If it helps him (and Fox) get through the next few days, ICE AGE has been tracking well. Entertainment Weekly said the film was a "sweet-spirited pleasure" with a B+ rating, and has received positive ratings from Roger Ebert, Hollywood Reporter and numerous other critics. (Our critic, JoBlo, is on vacation this week and will likely not review this film.) But can all the publicity and buzz put the ever-important butts in the seats? More importantly, and how animated films become so profitable, can ICE AGE keep the kids (and their parents) coming back for second and third helpings?
ICE AGE is clearly marketed towards children but one things we've learned in this post-Pixar world is that cartoons can be for adults as well. And if the bar was raised after TOY STORY and TOY STORY 2, it went even higher with the release of SHREK this summer. But Wedge and screenwriters Michael Berg, Michael J. Wilson, and Peter Ackerman were clearly up to the challenge. They recruited Ray Romano, Denis Leary, and John Leguizamo to voice the three prehistoric mammals (Manny, a wooly mammoth, Diego, a sabretooth tiger and Sid, a sloth, respectively), who embark, somewhat reluctantly, on a mission to return a human baby to its family. Let us not forget the manic misadventures of a half-squirrel/half-rat dubbed Scrat who's on a mission of his own - burying his prized acorn.
All of this stems from the creative mind of director Wedge, who won an Academy Award for his animated short BUNNY (available for download here), and his Blue Sky Studios, a New York based animation studio. Wedge, who first made a name for himself as an animator creating the visual effects for the Disney movie TRON, has gone on to supervise CGI effects work on such films as ALIEN: RESURRECTION, JOE'S APARTMENT, A SIMPLE WISH and STAR TREK: INSURRECTION. Blue Sky was acquired by Fox before the release of BUNNY and shortly after that project won an Oscar, the greenlight was given to ICE AGE. The film was originally pitched as "three prehistoric mammals and a baby" says Wedge, but while that may sound like a hokey premise, the film develops into much more.
The film steps out of the shadow of its CGI predecessors to be as amusing, charming and enjoyable as it wants to be. The comedy could have felt forced (Fox execs reportedly wanted more adult humor and innuendo but Wedge refused) but the creative team turned to animation legend Chuck Jones and his Warner Bros. shorts for inspiration. You can feel the influence of the late, great Jones not only in the artistry but also the brand of slapsticky humor. Meanwhile, Romano, Leary and Leguizamo turn in fine comedic performances as the mismatched trio and don't be surprised if you see more of Scrat (*cough*spinoff*cough*) somewhere in the future. He's been the star of the marketing campaign so far and is likely to be the most remembered character (i.e. SHREK'S Gingerbread Man) of the film.
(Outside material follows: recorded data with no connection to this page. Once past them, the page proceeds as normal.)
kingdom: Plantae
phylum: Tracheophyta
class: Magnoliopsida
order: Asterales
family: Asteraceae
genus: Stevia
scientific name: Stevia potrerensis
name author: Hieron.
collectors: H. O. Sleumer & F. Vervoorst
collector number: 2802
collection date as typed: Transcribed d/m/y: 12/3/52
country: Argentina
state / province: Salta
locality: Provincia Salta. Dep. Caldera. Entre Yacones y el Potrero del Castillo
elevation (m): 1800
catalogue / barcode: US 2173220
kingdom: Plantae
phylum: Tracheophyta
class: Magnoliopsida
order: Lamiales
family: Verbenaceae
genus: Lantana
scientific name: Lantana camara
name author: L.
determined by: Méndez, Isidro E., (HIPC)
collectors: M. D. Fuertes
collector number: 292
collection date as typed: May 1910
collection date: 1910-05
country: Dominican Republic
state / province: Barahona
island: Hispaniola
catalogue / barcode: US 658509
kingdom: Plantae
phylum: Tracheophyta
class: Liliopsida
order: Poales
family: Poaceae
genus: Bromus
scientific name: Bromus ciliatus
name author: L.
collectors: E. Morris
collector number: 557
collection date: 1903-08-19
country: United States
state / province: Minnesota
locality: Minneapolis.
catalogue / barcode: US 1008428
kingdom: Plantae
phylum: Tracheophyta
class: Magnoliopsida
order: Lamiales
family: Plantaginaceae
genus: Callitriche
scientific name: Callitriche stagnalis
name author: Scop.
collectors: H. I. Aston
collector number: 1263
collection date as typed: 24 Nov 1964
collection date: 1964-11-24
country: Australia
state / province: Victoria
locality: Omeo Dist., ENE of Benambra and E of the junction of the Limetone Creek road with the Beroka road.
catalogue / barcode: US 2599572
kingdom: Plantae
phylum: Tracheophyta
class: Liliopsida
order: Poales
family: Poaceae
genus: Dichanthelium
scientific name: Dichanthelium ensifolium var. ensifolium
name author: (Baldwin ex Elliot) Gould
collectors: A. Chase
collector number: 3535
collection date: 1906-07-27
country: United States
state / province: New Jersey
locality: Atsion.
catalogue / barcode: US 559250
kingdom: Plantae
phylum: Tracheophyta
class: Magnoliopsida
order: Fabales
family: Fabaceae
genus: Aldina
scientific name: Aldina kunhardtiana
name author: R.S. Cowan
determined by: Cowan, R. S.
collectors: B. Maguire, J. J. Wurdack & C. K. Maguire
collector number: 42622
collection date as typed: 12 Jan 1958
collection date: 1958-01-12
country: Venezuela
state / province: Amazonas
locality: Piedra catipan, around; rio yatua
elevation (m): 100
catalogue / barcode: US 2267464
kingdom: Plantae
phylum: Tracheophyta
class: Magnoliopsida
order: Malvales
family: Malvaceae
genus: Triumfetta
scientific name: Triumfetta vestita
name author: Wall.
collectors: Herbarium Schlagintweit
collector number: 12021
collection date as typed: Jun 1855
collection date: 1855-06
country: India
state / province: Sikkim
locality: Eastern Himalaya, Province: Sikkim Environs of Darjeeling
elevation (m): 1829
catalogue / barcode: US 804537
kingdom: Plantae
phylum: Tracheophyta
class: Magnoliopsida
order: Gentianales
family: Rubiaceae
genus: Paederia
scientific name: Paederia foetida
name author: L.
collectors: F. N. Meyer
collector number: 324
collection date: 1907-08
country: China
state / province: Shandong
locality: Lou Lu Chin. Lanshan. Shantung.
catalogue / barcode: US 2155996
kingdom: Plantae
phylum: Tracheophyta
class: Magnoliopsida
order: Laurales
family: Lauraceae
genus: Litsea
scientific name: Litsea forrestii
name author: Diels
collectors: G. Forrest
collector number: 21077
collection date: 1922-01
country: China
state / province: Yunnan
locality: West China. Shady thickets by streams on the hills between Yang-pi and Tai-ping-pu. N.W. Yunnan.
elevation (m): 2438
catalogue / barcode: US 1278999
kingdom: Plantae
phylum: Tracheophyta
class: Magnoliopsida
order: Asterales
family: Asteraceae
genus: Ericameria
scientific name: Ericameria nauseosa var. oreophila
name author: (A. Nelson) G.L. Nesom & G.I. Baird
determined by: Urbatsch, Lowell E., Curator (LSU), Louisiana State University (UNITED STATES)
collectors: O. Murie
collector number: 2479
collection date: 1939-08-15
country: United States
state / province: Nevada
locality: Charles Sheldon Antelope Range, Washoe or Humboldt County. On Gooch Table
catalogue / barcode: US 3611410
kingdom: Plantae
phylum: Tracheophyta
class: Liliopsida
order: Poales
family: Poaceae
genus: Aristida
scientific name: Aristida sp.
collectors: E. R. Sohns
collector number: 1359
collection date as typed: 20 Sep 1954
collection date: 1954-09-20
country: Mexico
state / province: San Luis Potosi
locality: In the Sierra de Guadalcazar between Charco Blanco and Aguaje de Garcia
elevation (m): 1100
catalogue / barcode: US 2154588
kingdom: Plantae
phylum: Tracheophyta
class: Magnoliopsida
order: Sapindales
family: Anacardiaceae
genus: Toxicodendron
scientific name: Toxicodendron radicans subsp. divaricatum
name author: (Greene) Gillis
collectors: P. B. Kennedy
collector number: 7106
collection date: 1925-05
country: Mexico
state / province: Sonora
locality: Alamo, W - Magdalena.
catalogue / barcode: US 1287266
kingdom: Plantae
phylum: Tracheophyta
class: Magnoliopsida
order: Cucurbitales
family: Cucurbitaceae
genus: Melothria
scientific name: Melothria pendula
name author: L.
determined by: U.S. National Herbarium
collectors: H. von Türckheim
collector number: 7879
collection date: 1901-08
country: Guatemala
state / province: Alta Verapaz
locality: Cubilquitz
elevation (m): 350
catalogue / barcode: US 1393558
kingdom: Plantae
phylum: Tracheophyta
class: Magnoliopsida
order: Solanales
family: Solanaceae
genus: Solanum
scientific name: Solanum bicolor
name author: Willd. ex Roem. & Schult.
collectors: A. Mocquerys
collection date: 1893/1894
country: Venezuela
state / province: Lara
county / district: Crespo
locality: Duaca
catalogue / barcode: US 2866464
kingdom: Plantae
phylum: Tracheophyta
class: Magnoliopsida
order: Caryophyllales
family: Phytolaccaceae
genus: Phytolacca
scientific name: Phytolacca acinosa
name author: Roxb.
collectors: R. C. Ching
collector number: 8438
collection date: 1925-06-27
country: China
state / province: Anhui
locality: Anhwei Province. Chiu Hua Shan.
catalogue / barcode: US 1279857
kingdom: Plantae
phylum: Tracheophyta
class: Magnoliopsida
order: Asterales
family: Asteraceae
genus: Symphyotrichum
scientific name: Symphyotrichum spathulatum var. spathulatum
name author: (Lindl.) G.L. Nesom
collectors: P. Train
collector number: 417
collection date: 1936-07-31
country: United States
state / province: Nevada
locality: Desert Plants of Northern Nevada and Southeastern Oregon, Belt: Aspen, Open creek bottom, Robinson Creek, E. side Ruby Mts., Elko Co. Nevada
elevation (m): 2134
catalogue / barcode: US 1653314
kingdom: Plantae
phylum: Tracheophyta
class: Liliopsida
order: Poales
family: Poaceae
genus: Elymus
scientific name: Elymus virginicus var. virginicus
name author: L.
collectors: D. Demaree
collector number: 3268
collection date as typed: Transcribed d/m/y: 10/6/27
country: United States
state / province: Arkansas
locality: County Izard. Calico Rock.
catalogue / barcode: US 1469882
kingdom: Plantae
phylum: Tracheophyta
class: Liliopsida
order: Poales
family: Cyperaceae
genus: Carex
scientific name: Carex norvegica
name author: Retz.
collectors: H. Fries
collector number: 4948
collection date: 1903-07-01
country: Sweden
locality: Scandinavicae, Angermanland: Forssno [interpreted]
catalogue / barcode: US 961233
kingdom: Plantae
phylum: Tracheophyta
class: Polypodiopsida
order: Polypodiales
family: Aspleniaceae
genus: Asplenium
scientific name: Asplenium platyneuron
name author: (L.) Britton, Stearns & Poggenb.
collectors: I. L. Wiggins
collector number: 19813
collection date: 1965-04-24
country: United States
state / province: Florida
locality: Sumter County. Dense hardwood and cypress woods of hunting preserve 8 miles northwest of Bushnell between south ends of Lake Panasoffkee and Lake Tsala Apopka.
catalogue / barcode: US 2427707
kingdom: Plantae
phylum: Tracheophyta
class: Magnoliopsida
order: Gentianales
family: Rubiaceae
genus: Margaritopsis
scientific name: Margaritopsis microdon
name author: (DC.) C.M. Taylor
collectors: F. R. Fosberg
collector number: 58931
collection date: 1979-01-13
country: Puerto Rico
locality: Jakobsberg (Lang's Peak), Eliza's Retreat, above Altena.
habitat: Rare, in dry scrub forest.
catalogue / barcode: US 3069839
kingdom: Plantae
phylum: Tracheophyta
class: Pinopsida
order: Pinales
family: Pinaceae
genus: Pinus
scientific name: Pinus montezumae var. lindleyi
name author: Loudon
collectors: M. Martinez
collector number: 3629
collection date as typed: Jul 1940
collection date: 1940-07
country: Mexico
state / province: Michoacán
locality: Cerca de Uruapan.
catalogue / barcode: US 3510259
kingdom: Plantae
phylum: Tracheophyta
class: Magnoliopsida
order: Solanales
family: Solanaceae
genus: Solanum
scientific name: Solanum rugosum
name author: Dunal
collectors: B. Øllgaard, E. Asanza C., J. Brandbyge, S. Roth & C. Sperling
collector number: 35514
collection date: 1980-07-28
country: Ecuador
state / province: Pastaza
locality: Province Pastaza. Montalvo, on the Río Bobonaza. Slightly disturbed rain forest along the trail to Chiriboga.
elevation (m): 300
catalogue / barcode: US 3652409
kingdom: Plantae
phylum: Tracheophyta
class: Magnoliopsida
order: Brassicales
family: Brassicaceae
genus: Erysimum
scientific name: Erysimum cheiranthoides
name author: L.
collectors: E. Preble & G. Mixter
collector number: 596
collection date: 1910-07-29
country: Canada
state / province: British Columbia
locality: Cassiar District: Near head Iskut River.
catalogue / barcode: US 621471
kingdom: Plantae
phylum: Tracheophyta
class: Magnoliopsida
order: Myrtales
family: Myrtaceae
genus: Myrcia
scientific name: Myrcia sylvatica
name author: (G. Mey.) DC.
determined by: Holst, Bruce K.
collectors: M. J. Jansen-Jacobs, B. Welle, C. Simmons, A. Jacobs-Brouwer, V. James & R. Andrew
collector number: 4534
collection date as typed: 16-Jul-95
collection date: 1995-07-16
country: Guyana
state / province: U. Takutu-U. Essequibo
A great marketing campaign, solid buzz and consistently positive reviews make ICE AGE the movie to beat this weekend. What also helps, in a slick move on behalf of Fox, is the attachment of the new STAR WARS, EPISODE 2: ATTACK OF THE CLONES trailer exclusively to the movie. All this points to a successful weekend for ICE AGE, but enough so to rebuild the crumbled Fox Animation? Possibly, but consider this laying a strong foundation. From here Fox, Wedge and Blue Sky can build up with their next feature, on which their keeping quiet but reportedly features robots. So really no pressure.